Le langage de Benjamin Millepied est parfois cru dans sa vision du niveau de l’Opéra. Les choses sont dites sans ambages. Oui, le niveau de la compagnie pose problème. Après des années à marteler « Nous sommes la meilleure compagnie du monde » (un tic de langage qui commence à revenir avec Aurélie Dupont), ses paroles ont de quoi froisser les esprits enfermés. Manque de diplomatie ? Benjamin Millepied voit juste en tout cas, et a tout compris les problèmes de l’Opéra : la façon d’infantiliser les danseur.se.s, de fonctionner au ‘Tais-toi et danse« , de ne penser qu’à être en ligne sous peine de se faire humilier une fois le rideau fermé. La compagnie a toujours vu loin dans son répertoire, mais est restée bloquée au siècle dernier – voire au siècle d’avant – dans sa façon de percevoir ses danseur.se.s et de gérer un groupe.

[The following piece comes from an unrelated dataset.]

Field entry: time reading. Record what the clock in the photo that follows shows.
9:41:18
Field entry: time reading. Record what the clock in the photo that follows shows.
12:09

Relève ne va pas néanmoins au bout de son analyse, car ses réalisateurs Thierry Demaizière et Alban Teurlai sont bien trop dans l’admiration du personnage pour donner à voir une réalité plus juste. Tout n’est pas montré dans ce documentaire. On ne voit pas Benjamin Millepied souvent absent car pris par ses projets extérieurs, son envie de se mettre très en avant dans la programmation. Exit aussi son certain désintéressement – voire mépris – du répertoire classique européen qu’il ne connaît pas et n’a pas eu visiblement envie de connaître. Le sous-entendu est que ceux et celles qui n’ont pas adhéré à son projet sont forcément de grands réacs, alors que la réalité est bien plus complexe. Le film montre un chorégraphe écrasé par l’institution – ce qui est en partie vrai. Mais n’évoque pas le fait que Benjamin Millepied n’ait pas forcément cherché à comprendre ce qui fait l’ADN de l’Opéra de Paris. Sa saison 2016-2017, la seule qu’il ait composée et qui paraît une semaine après sa démission, est cruelle sur ce point. Benjamin Millepied a vu juste dans les problèmes de l’Opéra. Mais il n’a jamais vraiment voulu – pu – comprendre ce répertoire si spécifique, comprendre ce qu’était l’Opéra dans sa danse. Relève se pose sur un ton finalement assez manichéen, pénible pour qui connaît un minimum le monde du ballet.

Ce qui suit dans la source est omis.